There are several locations to view discharge curves of many cell types to validate my claims or you can simply do a load test on one of the many battery charger/cycler's to verify your batteries capacity and average voltage under load against consumed mAh.

However the fact of the matter is relying on a loaded voltage to determine the safe NO FLY voltage is unreliable and hap hazard IMO. The best method is to evaluate your batteries by cycling them, charge your batteries and fly your model for a measured time (say 30 minutes). Cycle your batteries and record the mAh capacity left after the 30 minute period. Subtract the consumed mAh capacity from the known cycled capacity, use this data with the 30 minutes time frame to determine the mA consumed per minute and weigh this against the battery capacity to estimate the amount of time you can fly. Use 60% of the capacity of the cycled battery as safe no fly zone calculation.

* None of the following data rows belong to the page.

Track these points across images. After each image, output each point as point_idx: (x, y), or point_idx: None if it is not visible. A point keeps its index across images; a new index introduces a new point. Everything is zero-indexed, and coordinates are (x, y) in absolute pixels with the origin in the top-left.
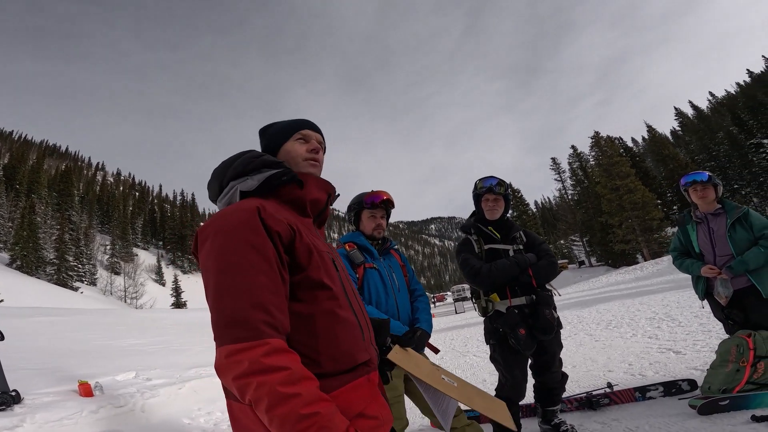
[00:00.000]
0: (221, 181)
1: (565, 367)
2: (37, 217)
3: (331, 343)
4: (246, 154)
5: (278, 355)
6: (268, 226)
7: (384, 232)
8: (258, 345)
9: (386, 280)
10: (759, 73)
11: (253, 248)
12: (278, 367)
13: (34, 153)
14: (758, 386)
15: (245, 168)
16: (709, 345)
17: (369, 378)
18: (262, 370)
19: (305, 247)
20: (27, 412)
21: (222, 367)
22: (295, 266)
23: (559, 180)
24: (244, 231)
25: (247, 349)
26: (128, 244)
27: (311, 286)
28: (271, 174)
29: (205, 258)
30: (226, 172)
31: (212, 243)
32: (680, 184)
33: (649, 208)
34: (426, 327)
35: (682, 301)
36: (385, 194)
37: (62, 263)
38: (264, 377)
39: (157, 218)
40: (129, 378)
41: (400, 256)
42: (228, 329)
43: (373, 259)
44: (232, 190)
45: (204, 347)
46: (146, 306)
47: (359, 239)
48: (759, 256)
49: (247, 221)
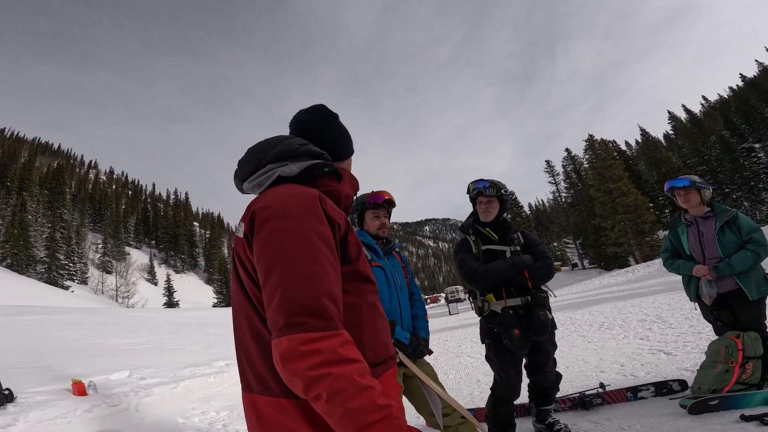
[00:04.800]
0: (258, 162)
1: (558, 367)
2: (28, 215)
3: (373, 335)
4: (290, 140)
5: (351, 347)
6: (330, 216)
7: (388, 231)
8: (335, 335)
9: (390, 279)
10: (752, 78)
11: (320, 237)
12: (354, 358)
13: (26, 150)
14: (747, 386)
15: (288, 153)
16: (699, 346)
17: (393, 371)
18: (341, 360)
19: (355, 240)
20: (20, 411)
21: (294, 356)
22: (345, 259)
23: (553, 183)
24: (311, 218)
25: (325, 338)
26: (120, 242)
27: (358, 279)
28: (315, 163)
29: (268, 240)
30: (267, 153)
31: (278, 224)
32: (665, 190)
33: (642, 211)
34: (425, 335)
35: (673, 303)
36: (386, 194)
37: (53, 262)
38: (343, 368)
39: (150, 217)
40: (123, 377)
41: (401, 258)
42: (304, 317)
43: (379, 258)
44: (269, 173)
45: (197, 347)
46: (138, 305)
47: (366, 238)
48: (745, 259)
49: (312, 208)
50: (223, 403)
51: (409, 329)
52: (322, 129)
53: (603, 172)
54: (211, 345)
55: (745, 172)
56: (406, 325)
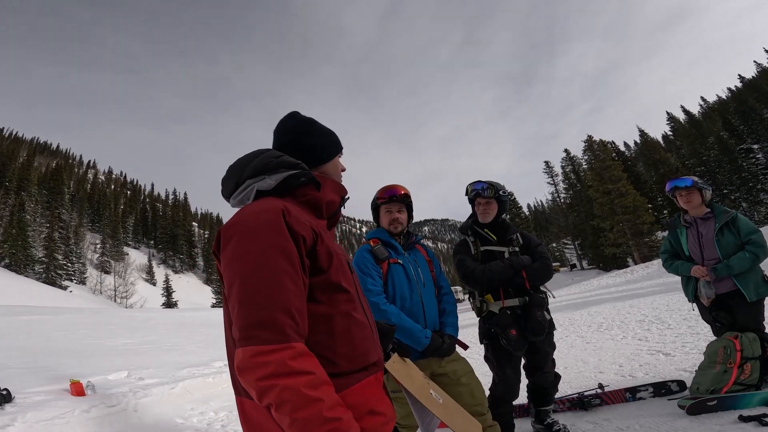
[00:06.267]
0: (238, 179)
1: (557, 368)
2: (27, 215)
3: (348, 344)
4: (264, 153)
5: (303, 359)
6: (293, 230)
7: (401, 227)
8: (285, 348)
9: (411, 275)
10: (750, 79)
11: (280, 251)
12: (304, 371)
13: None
14: (745, 387)
15: (264, 167)
16: (697, 347)
17: (377, 377)
18: (288, 373)
19: (326, 250)
20: (18, 411)
21: (246, 367)
22: (316, 269)
23: (552, 183)
24: (271, 233)
25: (274, 351)
26: (119, 243)
27: (330, 288)
28: (290, 174)
29: (230, 258)
30: (244, 169)
31: (238, 243)
32: (666, 190)
33: (640, 212)
34: (452, 331)
35: (672, 304)
36: (398, 188)
37: (51, 262)
38: (290, 380)
39: (149, 217)
40: (121, 377)
41: (426, 251)
42: (256, 330)
43: (398, 254)
44: (248, 189)
45: (195, 347)
46: (136, 305)
47: (383, 235)
48: (744, 260)
49: (273, 223)
50: (221, 404)
51: (435, 326)
52: (305, 134)
53: (602, 172)
54: (209, 345)
55: (744, 173)
56: (431, 323)
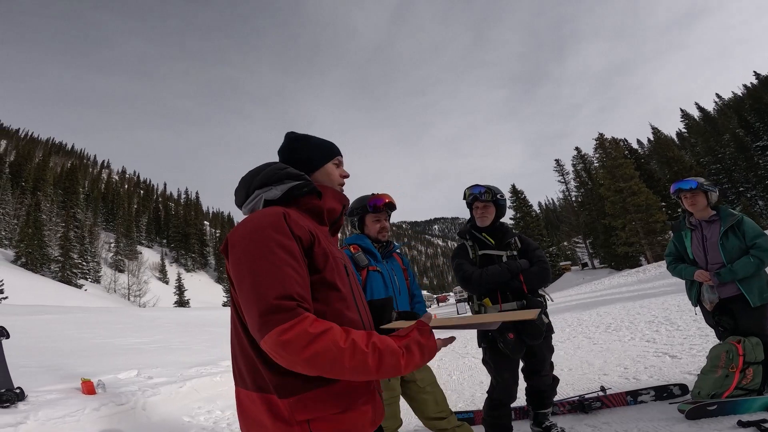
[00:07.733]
0: (248, 189)
1: (562, 369)
2: (43, 215)
3: None
4: (271, 166)
5: (318, 322)
6: (292, 230)
7: (388, 235)
8: (300, 320)
9: (388, 282)
10: (766, 75)
11: (280, 247)
12: (325, 329)
13: (40, 151)
14: (747, 392)
15: (270, 179)
16: (705, 349)
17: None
18: (318, 334)
19: (322, 252)
20: (30, 410)
21: (278, 348)
22: (313, 268)
23: (563, 182)
24: (271, 231)
25: (293, 325)
26: (132, 242)
27: (325, 287)
28: (294, 185)
29: (236, 259)
30: (253, 181)
31: (243, 245)
32: (671, 192)
33: (653, 211)
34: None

A typical 33% model (9 digitals) consumes around 22mA per minute under normal flight routines. If I have a single 1600mAh battery that cycles at rating, 1600mAh and 60% of 1600 = 960mAh. 30 minutes times 22mA = 660mA. As you can see this provides a much more accurate method of actually knowing when to stop flying. Together with this info and the loaded voltage reading of your model you can become familiar with your models system and typical numbers at a given time period of flying. It's easy to spot problems as you become more familiar with the loaded voltage and time flown correlation.